Dr. Mihaela Iordanova is Professor at Concordia University, a Canada Research Chair (Tier 2) in Behavioural Neuroscience, co-director of the Centre for Studies in Behavioral Neurobiology and Deputy Editor-in-Chief of eNeuro. She obtained her PhD from the University of New South Wales, Sydney, Australia. Her research focuses on elucidating the behavioural and neurobiological mechanisms underlying fear and reward learning, and their interaction, using an integrative approach that combines neural recording, circuit interrogation, computational modelling, and behavioural analysis. Iordanova’s research is published in leading journals including Nature Neuroscience, Current Biology, eLife, Biological Psychiatry amongst others. In 2020 she won the Canadian Association for Neuroscience Young Investigator Award, and in 2023 the Pavlovian Society Research Award. She is president-elect of the Pavlovian Society and was recently elected as vice-chair of the Amygdala Gordon Research Conference. 

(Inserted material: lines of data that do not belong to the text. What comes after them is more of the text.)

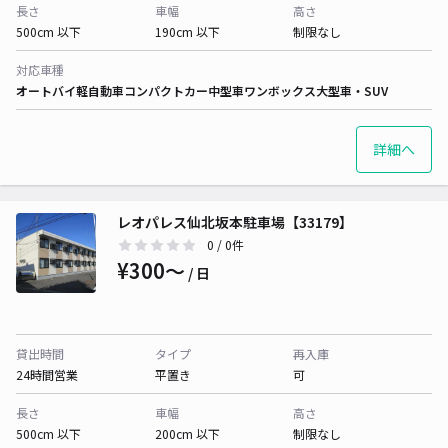
長さ
車幅
高さ
500cm 以下
190cm 以下
制限なし
対応車種
オートバイ
軽自動車
コンパクトカー
中型車
ワンボックス
大型車・SUV
詳細へ
レオパレス仙北坂本駐車場【33179】
0
/ 0件
¥300〜
/ 日
貸出時間
タイプ
再入庫
24時間営業
平置き
可
長さ
車幅
高さ
500cm 以下
200cm 以下
制限なし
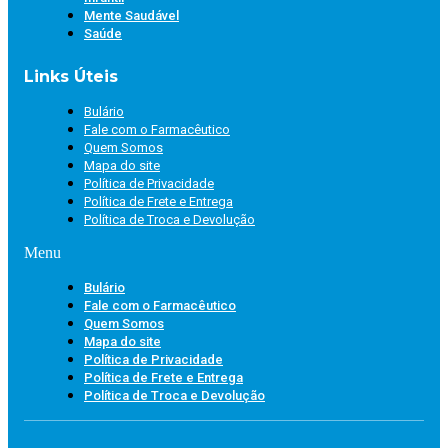
Mente Saudável
Saúde
Links Úteis
Bulário
Fale com o Farmacêutico
Quem Somos
Mapa do site
Política de Privacidade
Política de Frete e Entrega
Política de Troca e Devolução
Menu
Bulário
Fale com o Farmacêutico
Quem Somos
Mapa do site
Política de Privacidade
Política de Frete e Entrega
Política de Troca e Devolução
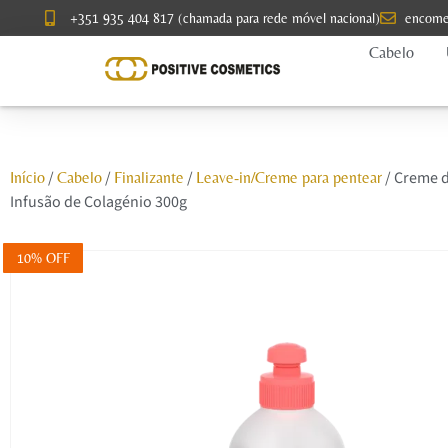
+351 935 404 817 (chamada para rede móvel nacional)
encome
Cabelo
/
/
/
/ Creme d
Início
Cabelo
Finalizante
Leave-in/Creme para pentear
Infusão de Colagénio 300g
10% OFF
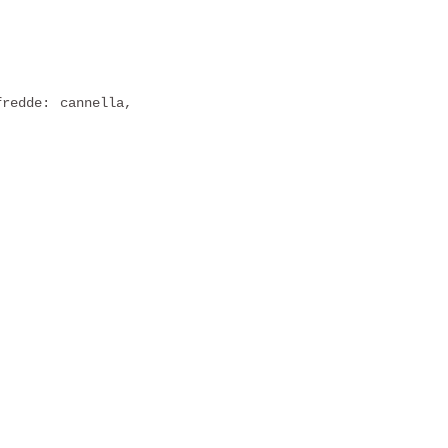
redde: cannella,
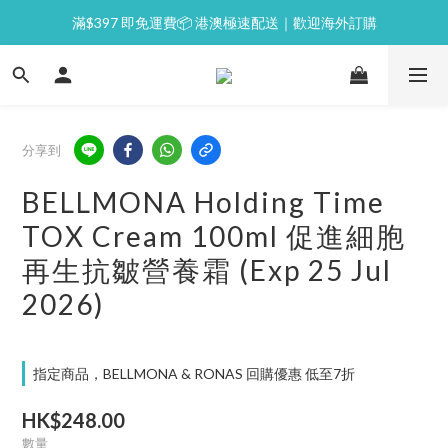
滿$397 即免運費📦 港澳極速配送｜歡迎海外訂購
⭐逢星期一malluxe day｜7%購物金回贈
💙新會員｜首單即減 $50💰
⭐逢星期一malluxe day｜7%購物金回贈
分享到
BELLMONA Holding Time
TOX Cream 100ml 促進細胞
再生抗皺營養霜 (Exp 25 Jul
2026)
指定商品，BELLMONA & RONAS 回購優惠 低至7折
HK$248.00
數量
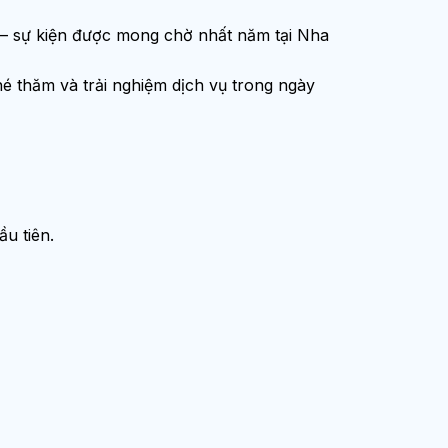
sự kiện được mong chờ nhất năm tại Nha
hăm và trải nghiệm dịch vụ trong ngày
u tiên.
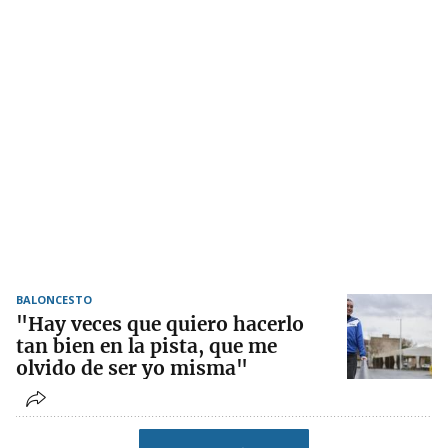
BALONCESTO
"Hay veces que quiero hacerlo
tan bien en la pista, que me
olvido de ser yo misma"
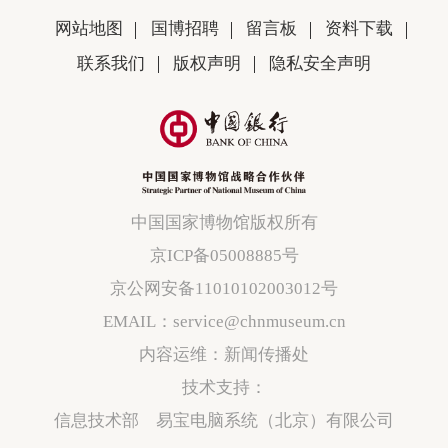
网站地图
国博招聘
留言板
资料下载
联系我们
版权声明
隐私安全声明
中国国家博物馆版权所有
京ICP备05008885号
京公网安备11010102003012号
EMAIL：service@chnmuseum.cn
内容运维：新闻传播处
技术支持：
信息技术部 易宝电脑系统（北京）有限公司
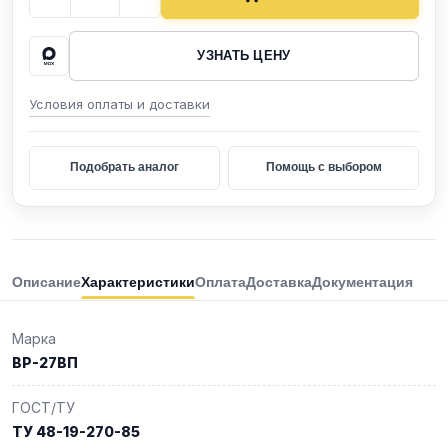
УЗНАТЬ ЦЕНУ
Условия оплаты и доставки
Подобрать аналог
Помощь с выбором
Описание
Характеристики
Оплата
Доставка
Документация
Марка
ВР-27ВП
ГОСТ/ТУ
ТУ 48-19-270-85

Memory Across Eras: From Intervention to Imagination

How does the brain hold onto the past? Montreal has been at the heart of answering that question for nearly a century. This talk traces the story of memory neuroscience from the landmark work of Brenda Milner at The Neuro — whose studies of patients like H.M. revealed the hippocampus as essential for forming new memories — through Donald Hebb’s foundational ideas about how neurons wire together to store experience, and onward to the discoveries that have transformed our understanding of memory circuits. Dr. Iordanova will bring this story into the present day, drawing on her own research at Concordia into how the brain forms memories about rewarding and threatening events, how those memories are revised when the world changes, and how memories can influence conditions like anxiety and addiction.

Speaker 3: 

Blake Richards

Blake Richards

Blake Richards is Research Scientist with the Paradigms of Intelligence team at Google, and an Associate Professor in the School of Computer Science and Department of Neurology and Neurosurgery at McGill University. He is also a Core Faculty Member at Mila, The Quebec AI Institute, where he holds a CIFAR AI Chair. Richards received the CAN Young Investigator Award in 2019 and the NSERC Arthur B. McDonald Fellowship in 2022.

Why AI needs literal synapses

Despite some ups-and-downs, the hypothesis first proposed by Donald Hebb that learning and memory depends on changes to synapses between neurons still largely stands as a successful theory in neuroscience. This hypothesis also had a major influence on artificial intelligence (AI). The neural network models that now dominate AI were originally formulated in order to simulate learning via synaptic plasticity. However, our current AI microchips don’t possess literal, physical synapses, rather they store floating point numbers in memory that represent the strength of each synaptic connection, and they must load these values every time they are used. This movement of billions of such numbers on the microchip is actually the most energy intensive part of any call to an AI model: When we ask a large language model a question loading the synaptic weights accounts for roughly 90-95% of the energy consumed. In principle, if AI used neuromorphic chips with physical synapses that changed, as in the brain, then we could reduce the energy consumed by these models by an order of magnitude. However, actually building such chips in a general purpose manner is very challenging and it is still an area of active research. Here, I will discuss these challenges and provide some longer-term predictions for how we may develop truly Hebbian AI with a little help from neuroscience.